Herbolsheimer, distinguished alumnus, dies
Dr. Henrietta Herbolsheimer, a distinguished graduate of LaSalle-Peru-Oglesby Junior College, died in her Hyde Park home March 22 at the age of 86.
The Peru native earned an A.A. from L-P-O, the predecessor of IVCC, in 1932, and she entered the University of Chicago.
Officials at the university were skeptical about her L-P-O studies and, at least for a time, did not give her credit for her associate degree courses, according to Dr. C. R. Jasiek, a long-time member of IVCCs Board of Trustees.
She proved herself at the university, however, and graduated Phi Beta Kappa. The Chicago Tribune reported that when she entered the University of Chicago medical school, one of only five women in her class, her instructors tried to discourage her from going into medicine.
In 1938 she received her doctorate with Alpha Omega Alpha honors for excellence in medical school. Later in her career, after she earned a Masters in public health from Johns Hopkins University, she taught in the University of Chicago medical school and was an associate professor emeritus at the time of her death.
In 1945 she was appointed chief of the Illinois Department of Public Healths Division of Maternal and Child Health, reportedly the youngest person in the U.S. to hold such a post. She went on to serve the State of Illinois in a number of public health posts for more than 40 years.

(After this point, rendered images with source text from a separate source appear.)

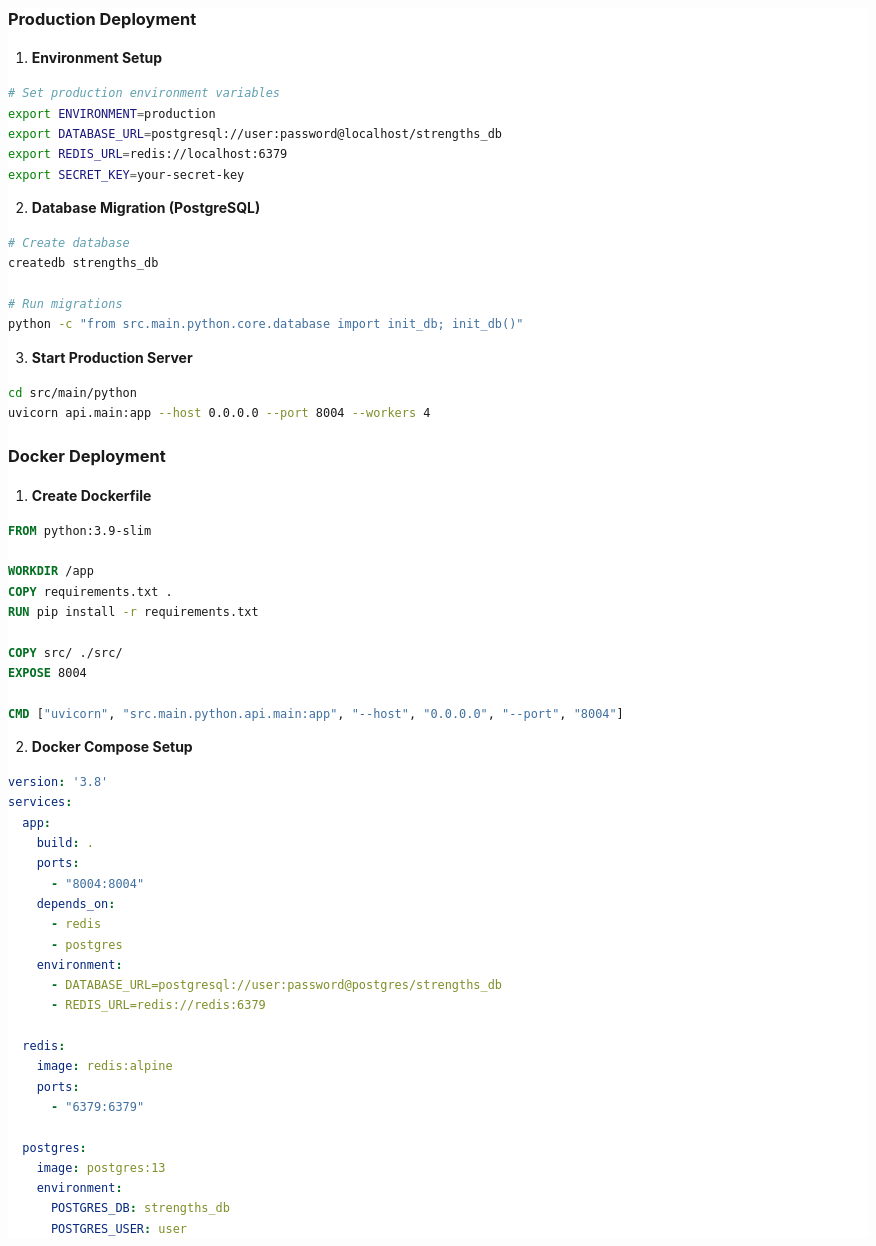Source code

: ### Production Deployment

1. **Environment Setup**
```bash
# Set production environment variables
export ENVIRONMENT=production
export DATABASE_URL=postgresql://user:password@localhost/strengths_db
export REDIS_URL=redis://localhost:6379
export SECRET_KEY=your-secret-key
```

2. **Database Migration (PostgreSQL)**
```bash
# Create database
createdb strengths_db

# Run migrations
python -c "from src.main.python.core.database import init_db; init_db()"
```

3. **Start Production Server**
```bash
cd src/main/python
uvicorn api.main:app --host 0.0.0.0 --port 8004 --workers 4
```

### Docker Deployment

1. **Create Dockerfile**
```dockerfile
FROM python:3.9-slim

WORKDIR /app
COPY requirements.txt .
RUN pip install -r requirements.txt

COPY src/ ./src/
EXPOSE 8004

CMD ["uvicorn", "src.main.python.api.main:app", "--host", "0.0.0.0", "--port", "8004"]
```

2. **Docker Compose Setup**
```yaml
version: '3.8'
services:
  app:
    build: .
    ports:
      - "8004:8004"
    depends_on:
      - redis
      - postgres
    environment:
      - DATABASE_URL=postgresql://user:password@postgres/strengths_db
      - REDIS_URL=redis://redis:6379

  redis:
    image: redis:alpine
    ports:
      - "6379:6379"

  postgres:
    image: postgres:13
    environment:
      POSTGRES_DB: strengths_db
      POSTGRES_USER: user
```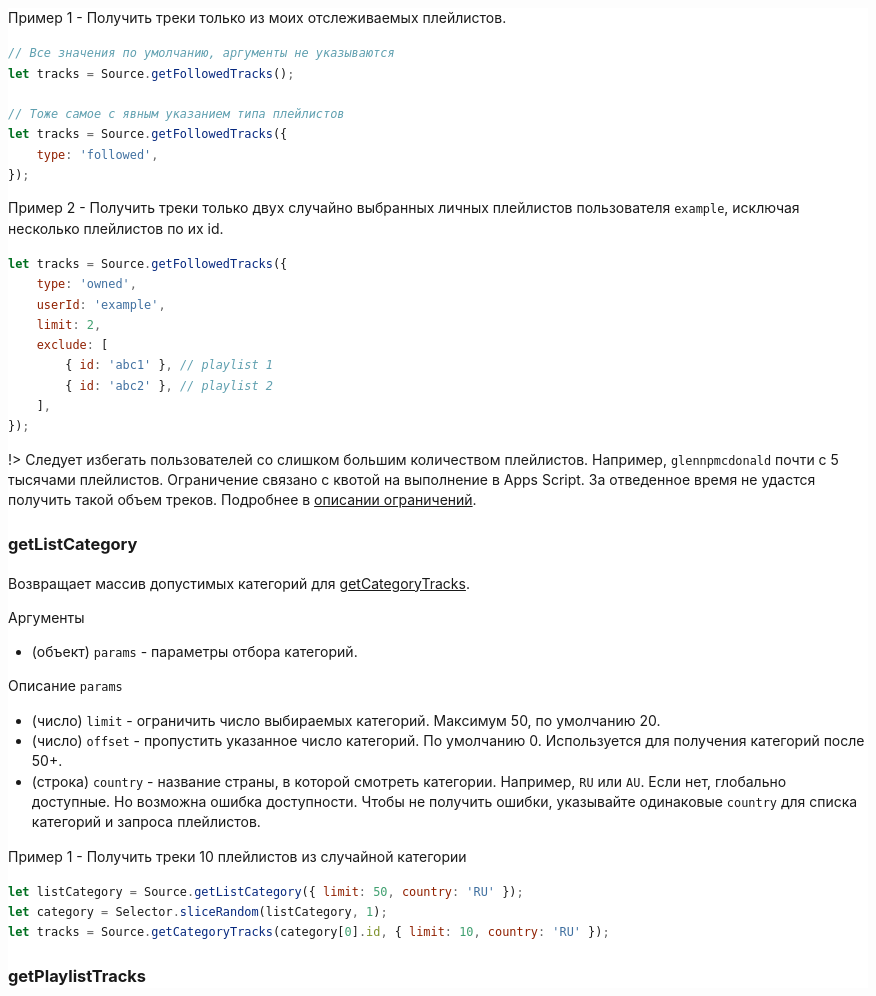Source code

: Пример 1 - Получить треки только из моих отслеживаемых плейлистов.
```js
// Все значения по умолчанию, аргументы не указываются
let tracks = Source.getFollowedTracks();

// Тоже самое с явным указанием типа плейлистов
let tracks = Source.getFollowedTracks({
    type: 'followed',
});
```

Пример 2 - Получить треки только двух случайно выбранных личных плейлистов пользователя `example`, исключая несколько плейлистов по их id. 
```js
let tracks = Source.getFollowedTracks({
    type: 'owned',
    userId: 'example',
    limit: 2, 
    exclude: [
        { id: 'abc1' }, // playlist 1
        { id: 'abc2' }, // playlist 2
    ],
});
```

!> Следует избегать пользователей со слишком большим количеством плейлистов. Например, `glennpmcdonald` почти с 5 тысячами плейлистов. Ограничение связано с квотой на выполнение в Apps Script. За отведенное время не удастся получить такой объем треков. Подробнее в [описании ограничений](/overview?id=Ограничения).


### getListCategory

Возвращает массив допустимых категорий для [getCategoryTracks](/func?id=getcategorytracks).

Аргументы
- (объект) `params` - параметры отбора категорий.

Описание `params`
- (число) `limit` - ограничить число выбираемых категорий. Максимум 50, по умолчанию 20.
- (число) `offset` - пропустить указанное число категорий. По умолчанию 0. Используется для получения категорий после 50+.
- (строка) `country` - название страны, в которой смотреть категории. Например, `RU` или `AU`. Если нет, глобально доступные. Но возможна ошибка доступности. Чтобы не получить ошибки, указывайте одинаковые `country` для списка категорий и запроса плейлистов. 

Пример 1 - Получить треки 10 плейлистов из случайной категории
```js
let listCategory = Source.getListCategory({ limit: 50, country: 'RU' });
let category = Selector.sliceRandom(listCategory, 1);
let tracks = Source.getCategoryTracks(category[0].id, { limit: 10, country: 'RU' });
```

### getPlaylistTracks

She received the Benjamin Rush Award from the American Medical Association, the A.M.A.s highest honor for citizenship and community service, in 1985, and the Chicago Medical Societys Public Service Award in 1988.
The following year, the Community College Trustees Association named her the Distinguished Community College Alumnus. One of her nominating letters for that award was written by James R. Thompson, governor of Illinois at the time.
Dr. Herbolsheimer was born in 1913 in Peru to George L. and Catherine Herbolsheimer. Her brother George L. Herbolsheimer III, who died in 1992, was the IVCC Board attorney for a number of years. He was also an L-P-O Junior College graduate.
She is survived by a sister, Catherine Hoobler of Cleveland, and nine nieces and nephews.